Postgraduate research project

Characterisation of cast austenitic stainless steels using ultrasonic backscatter and artificial intelligence

Funding
Competition funded View fees and funding
Type of degree
Doctor of Philosophy
Entry requirements
2:1 honours degree View full entry requirements
Faculty graduate school
Faculty of Engineering and Physical Sciences
Closing date

About the project

If you enjoy numerical modelling and are you interested in the application of artificial intelligence (AI) to engineering problems, this may be the right project for you.

Our main aim is to combine the power of finite element modelling with artificial intelligence to develop ultrasonic characterisation of castings in-situ. Whilst helping to improve the way the industry manages safety-critical assets, you'll develop a transferrable skillset comprising:

  • numerical modelling
  • large data analysis 
  • AI (which would prove useful on many potential future career paths)

Stainless steel castings possess outstanding corrosion resistance and mechanical properties.

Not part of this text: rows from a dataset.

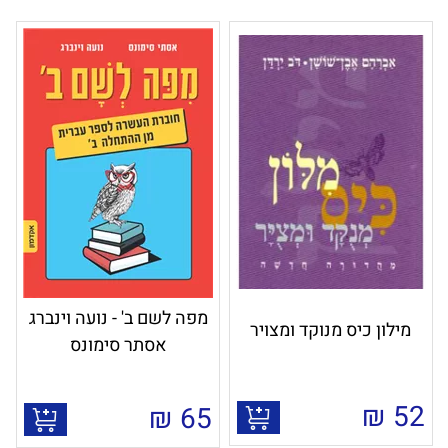
מפה לשם ב' - נועה וינברג
מילון כיס מנוקד ומצויר
אסתר סימונס
₪
52
₪
65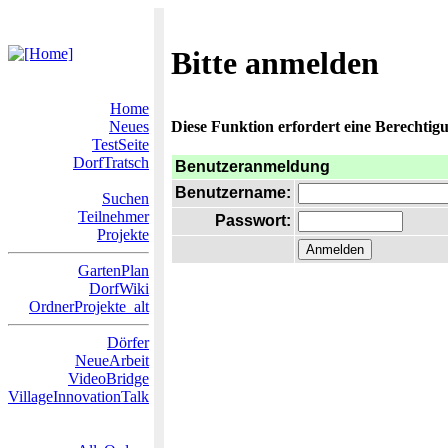
Bitte anmelden
Home
Neues
Diese Funktion erfordert eine Berechtigu
TestSeite
DorfTratsch
Benutzeranmeldung
Benutzername:
Suchen
Teilnehmer
Passwort:
Projekte
GartenPlan
DorfWiki
OrdnerProjekte_alt
Dörfer
NeueArbeit
VideoBridge
VillageInnovationTalk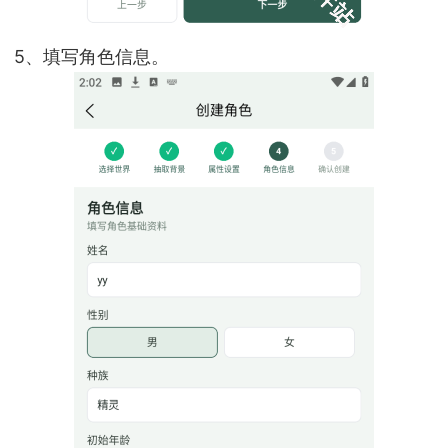
5、填写角色信息。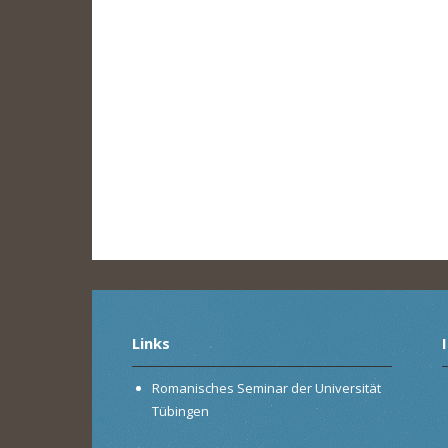
Links
Romanisches Seminar der Universität
Tübingen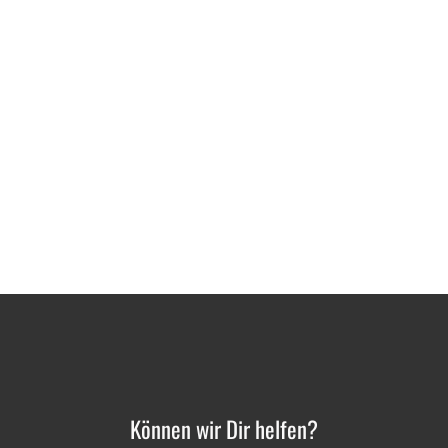
Können wir Dir helfen?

For these reasons, they underpin numerous safety-critical installations and are ubiquitous in, e.g. nuclear power plants. However, their excellent performance comes at a cost - they are challenging to inspect for damage in situ.

Ultrasound - the preferred inspection method - suffers from the coarse-grained microstructure, which scatters and attenuates injected acoustic energy making reflections from defects illegible. Having some knowledge about the microstructure before testing offers game-changing possibilities.

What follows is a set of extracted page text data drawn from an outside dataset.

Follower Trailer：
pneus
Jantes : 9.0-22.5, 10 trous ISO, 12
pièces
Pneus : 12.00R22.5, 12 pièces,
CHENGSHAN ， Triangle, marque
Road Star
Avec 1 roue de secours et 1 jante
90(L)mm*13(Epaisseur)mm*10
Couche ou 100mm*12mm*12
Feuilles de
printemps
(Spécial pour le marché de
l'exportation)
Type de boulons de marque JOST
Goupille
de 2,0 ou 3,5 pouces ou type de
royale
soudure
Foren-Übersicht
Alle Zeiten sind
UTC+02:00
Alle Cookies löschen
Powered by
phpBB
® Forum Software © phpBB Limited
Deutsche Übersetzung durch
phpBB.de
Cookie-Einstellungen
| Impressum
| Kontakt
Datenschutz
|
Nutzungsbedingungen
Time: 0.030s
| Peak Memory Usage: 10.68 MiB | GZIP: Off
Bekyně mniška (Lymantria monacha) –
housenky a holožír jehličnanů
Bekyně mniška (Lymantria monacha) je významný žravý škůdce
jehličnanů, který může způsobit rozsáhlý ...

First, one could tailor the inspection protocol to minimise the detrimental effect of noise. Second, it would help select the correct procedure for a specific defect which is a crucial maintenance challenge. Unfortunately, such information is currently only available from destructive tests.

Your PhD will pave the way towards in-situ microstructure characterisation using ultrasound and help transform common inspection practice. You'll employ artificial intelligence to support developing the physical understanding of how microstructure reveals itself in ultrasonic backscatter.

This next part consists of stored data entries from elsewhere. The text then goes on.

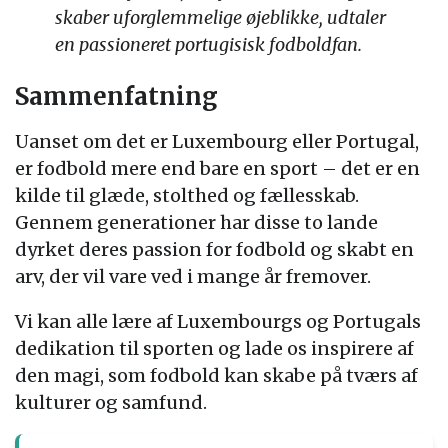
skaber uforglemmelige øjeblikke, udtaler
en passioneret portugisisk fodboldfan.
Sammenfatning
Uanset om det er Luxembourg eller Portugal,
er fodbold mere end bare en sport – det er en
kilde til glæde, stolthed og fællesskab.
Gennem generationer har disse to lande
dyrket deres passion for fodbold og skabt en
arv, der vil vare ved i mange år fremover.
Vi kan alle lære af Luxembourgs og Portugals
dedikation til sporten og lade os inspirere af
den magi, som fodbold kan skabe på tværs af
kulturer og samfund.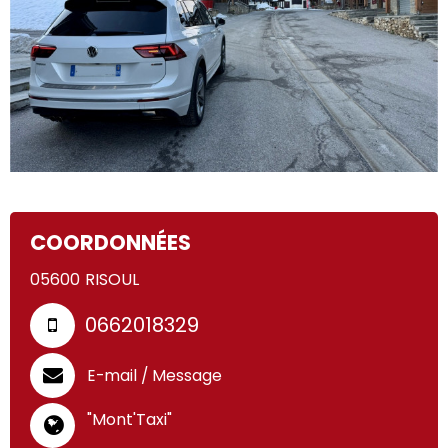
COORDONNÉES
05600
RISOUL
0662018329
E-mail / Message
"Mont'Taxi"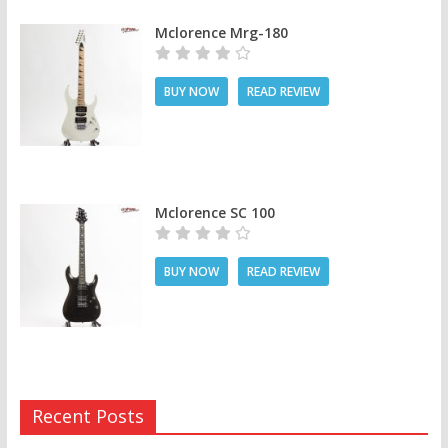
Mclorence Mrg-180
BUY NOW
READ REVIEW
Mclorence SC 100
BUY NOW
READ REVIEW
Recent Posts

Using GPU-powered ultrasound simulations, you will run a large set of virtual experiments for numerous synthetically created microstructures with carefully controlled parameters. Learning from data, including choosing a suitable AI methodology, and proposing in-situ characterisation methods is the promise of this project.

You will use Southampton's High-Performance Computing facility, as well as advanced material characterisation techniques in the School of Engineering. The true potential of the methods you propose will be showcased using ultrasonic measurements on samples of industrial relevance.

As a PhD student, you will be a part of the Dynamics Group within the University's Institute of Sound and Vibration Research. You will contribute to developing the exciting capability in AI-powered NDT, working alongside researchers using acoustics to interrogate and characterise structures and materials of different scales and complexities.